P. lundellii was first collected by Dr. Brewer in 2002. Recent taxonomic revisions have confirmed that the tree is indeed a species new to science. Fewer than 10 other individuals of the species have been documented in Belize and Guatemala, implying that the species could be threatened due to its rareness. In Belize, P. lundellii has been found in the Bladen Nature Reserve, Columbia River Forest Reserve, and Golden Stream Corridor Preserve.
This nitrogen-fixing tree is in the same family as Rosewood and Bri-bri.
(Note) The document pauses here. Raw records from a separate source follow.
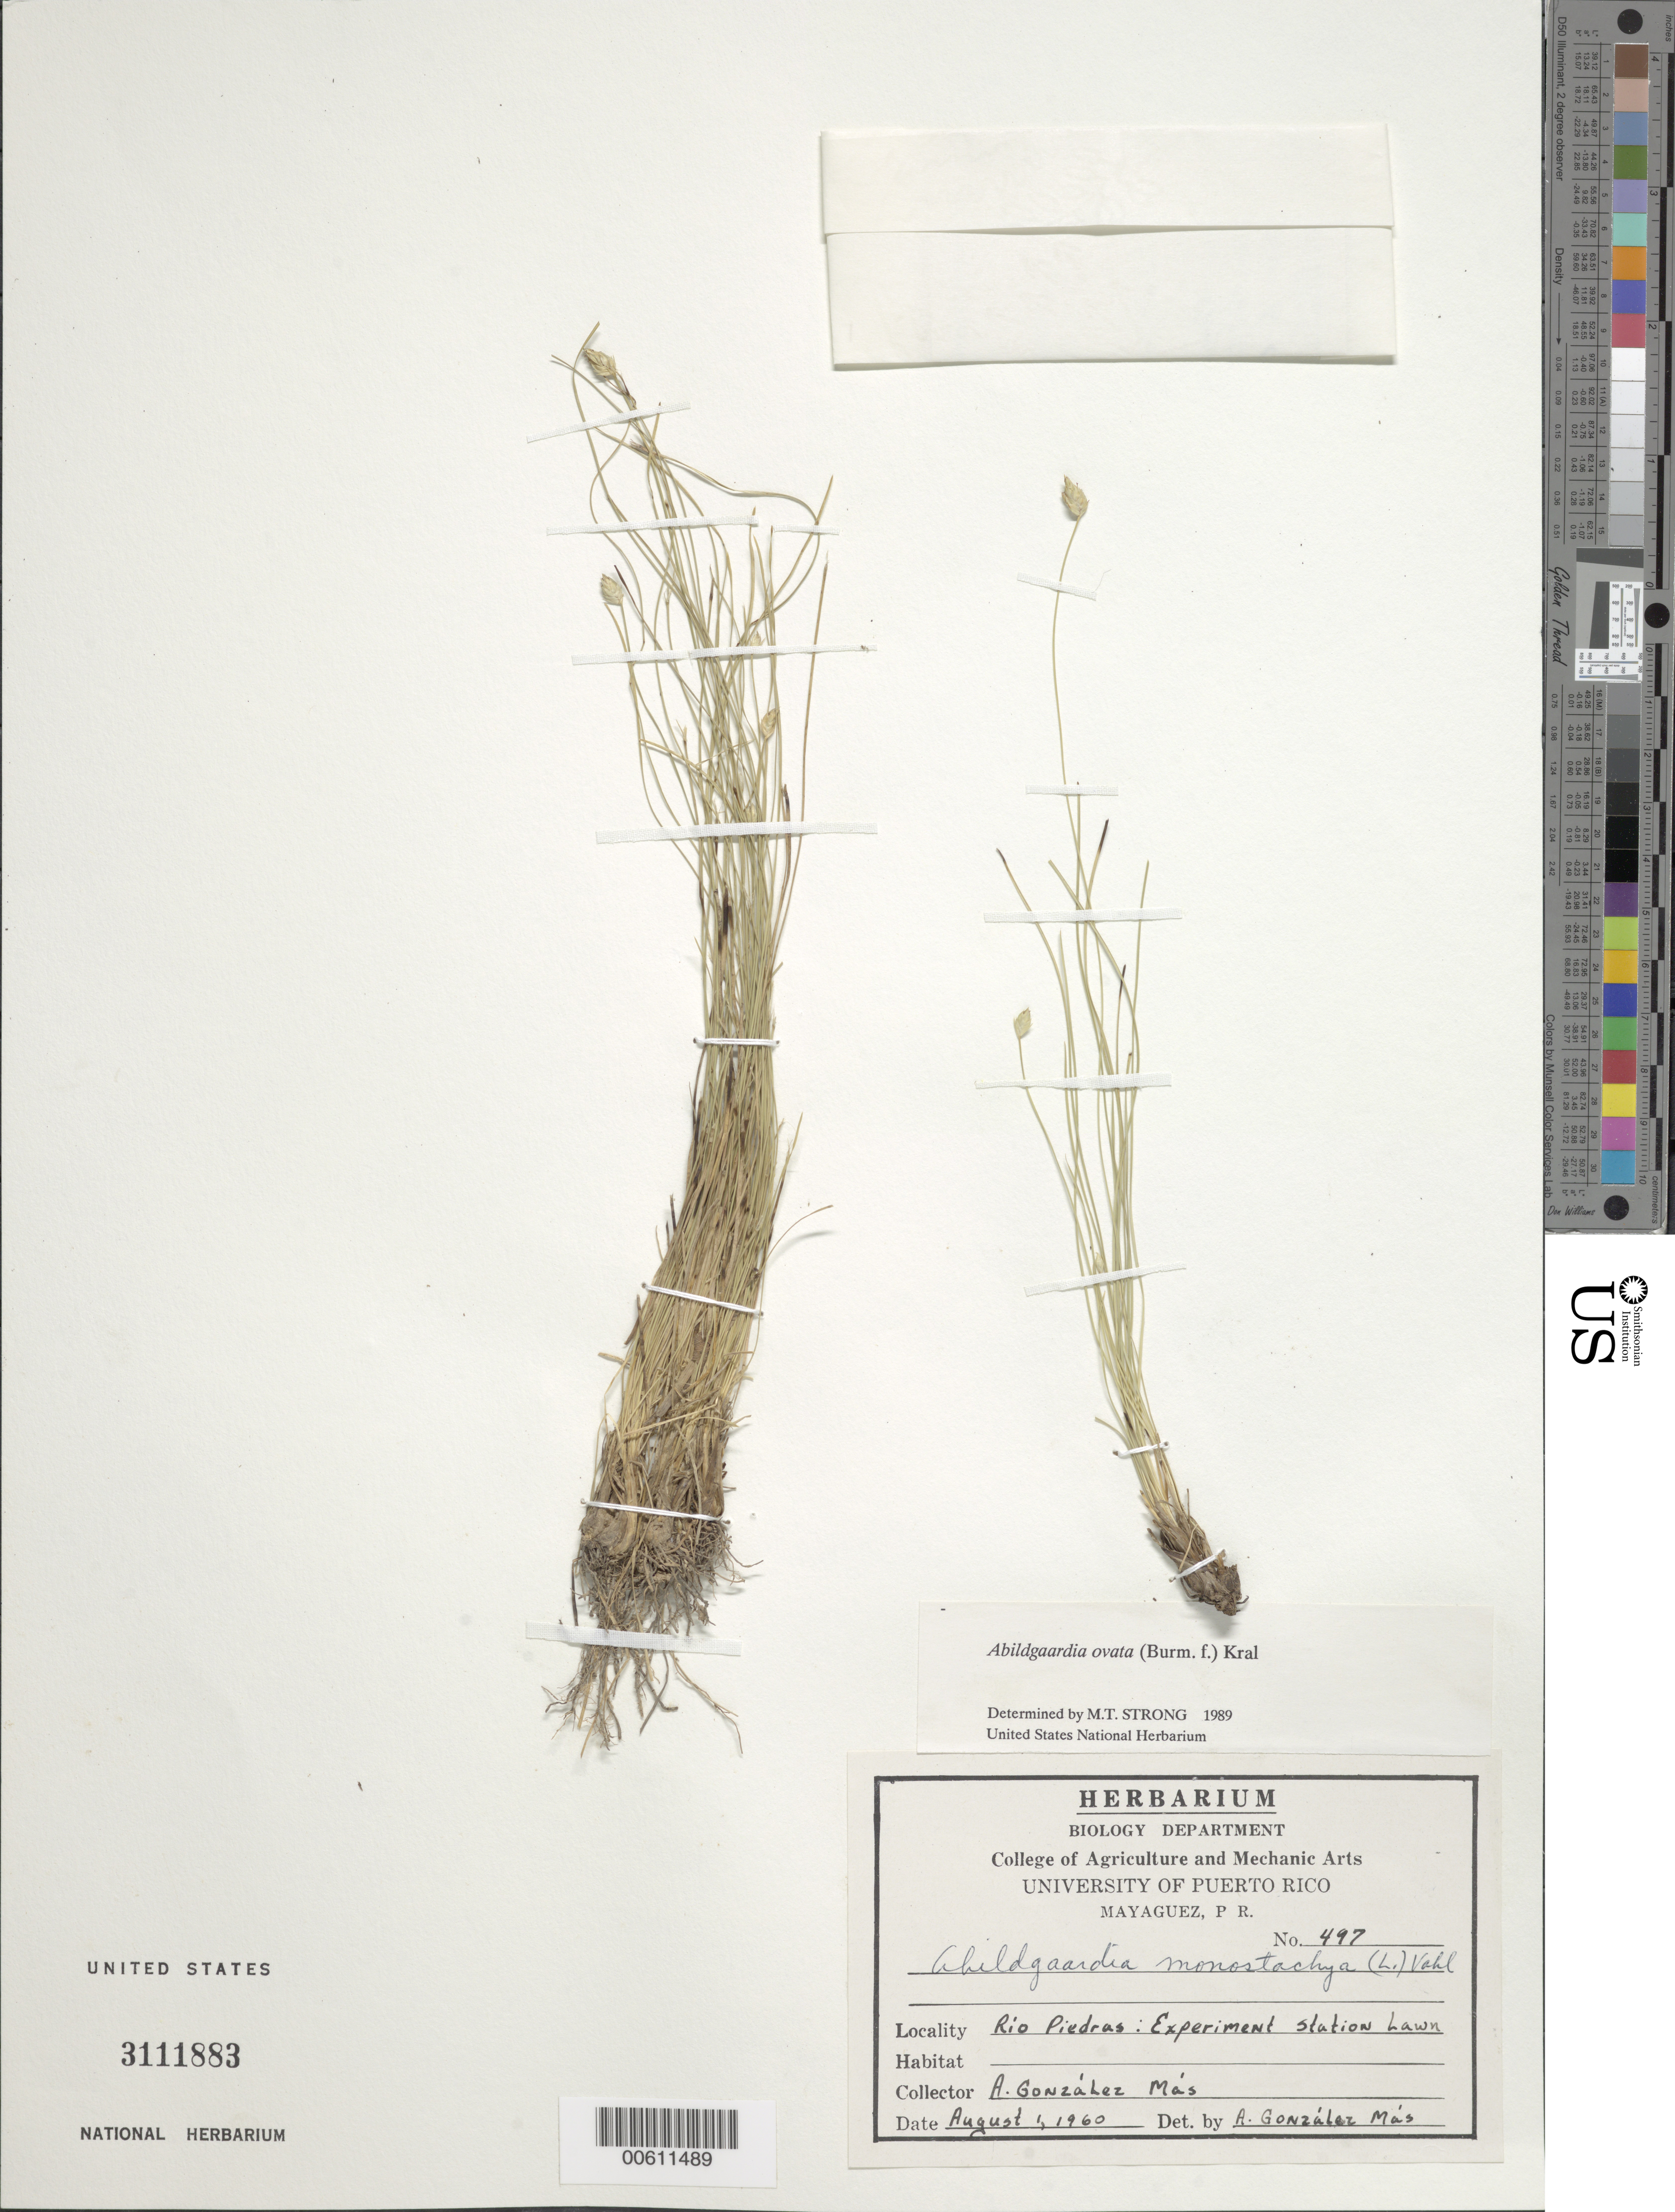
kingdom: Plantae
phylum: Tracheophyta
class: Liliopsida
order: Poales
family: Cyperaceae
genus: Abildgaardia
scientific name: Abildgaardia ovata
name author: (Burm. f.) Kral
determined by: Strong, M. T., (US), Smithsonian Institution - National Museum of Natural History (UNITED STATES)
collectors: A. González Más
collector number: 497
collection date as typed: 01 Aug 1960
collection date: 1960-08-01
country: Puerto Rico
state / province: San Juan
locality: Rio Piedras: Experimental Station.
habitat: Lawn.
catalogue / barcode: US 3111883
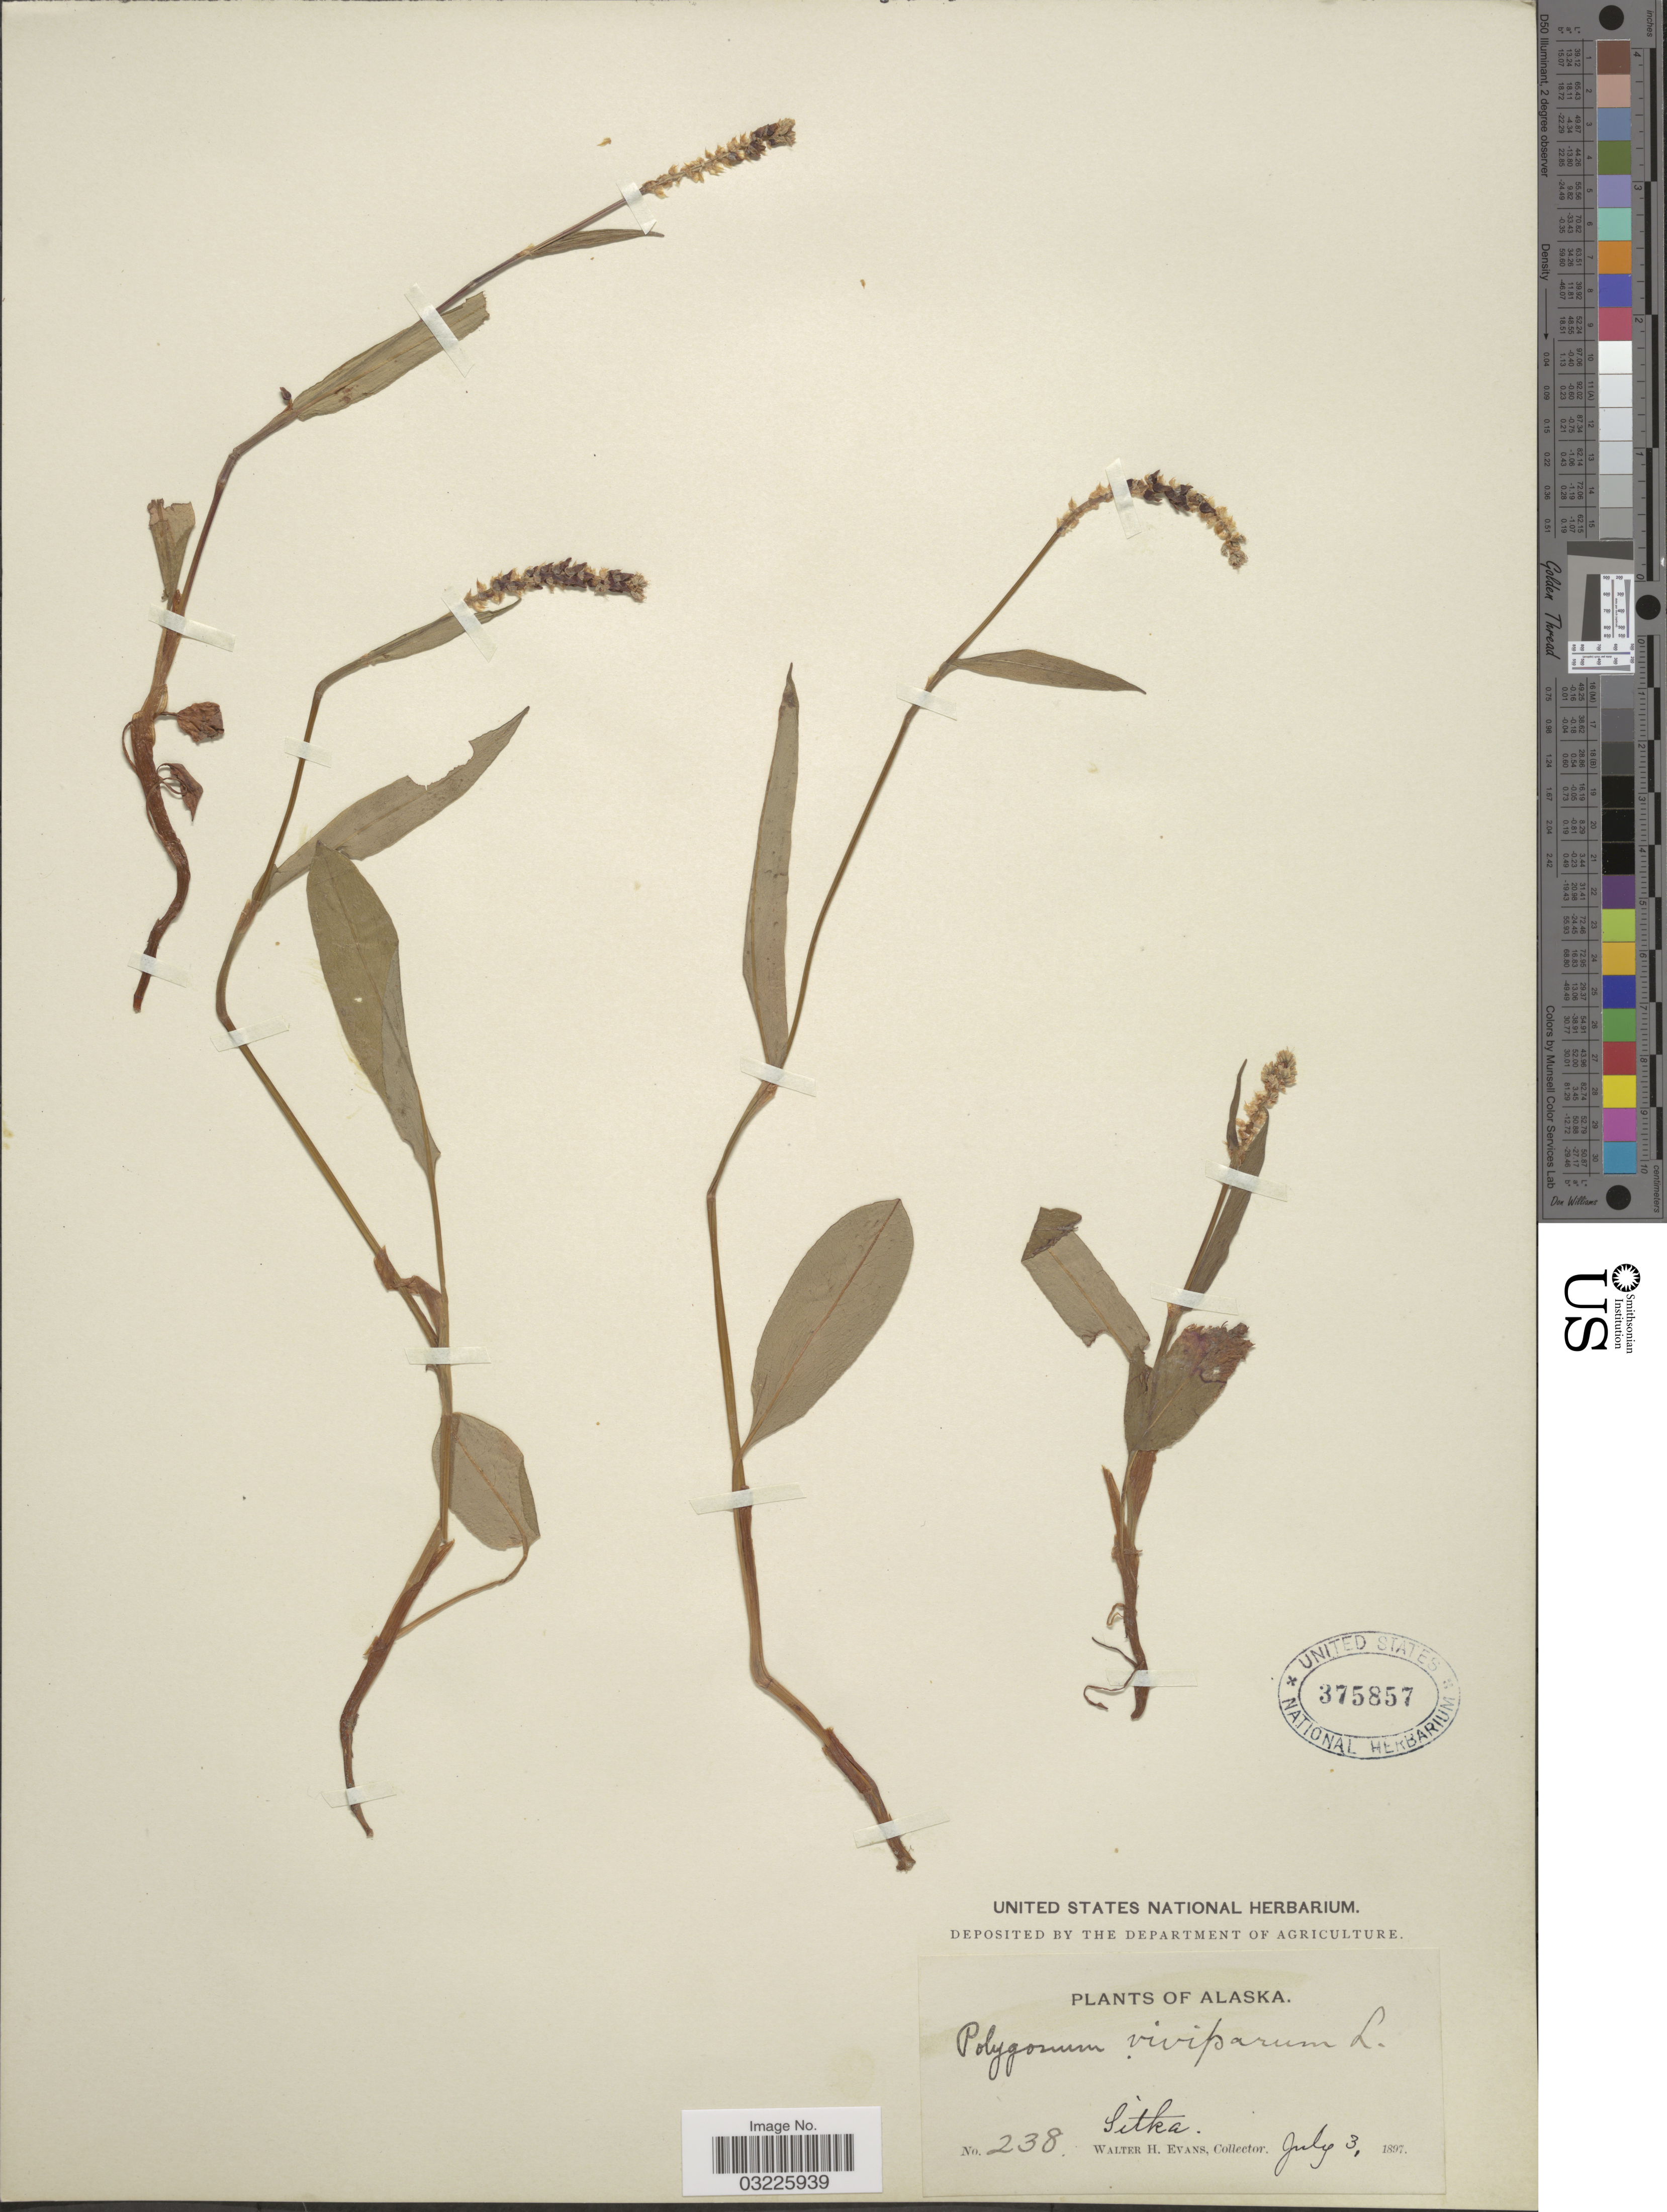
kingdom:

Representatives of the species are up to 12 meters tall, with shallowly ridged brown bark. It can be identified from a similar tree known locally as Palli by its wide fruit pods and small leaflets that lack stipules. The species is named in honor of botanist Cyrus Lundell, who first studied chicle in Belize in the 1920’s.
Ya’axché Conservation Trust has been empowering communities and conserving wildlife in southern Belize since 1998. Much of the organization’s effort has focused on researching and protecting tropical broadleaf forests in Toledo.
P. lundellii is the third new tree species to be confirmed in Ya’axché’s reserves in the last year, which is a reflection of the high plant diversity of Toledo forests and indicates the importance of continued research and conservation of these unique ecosystems.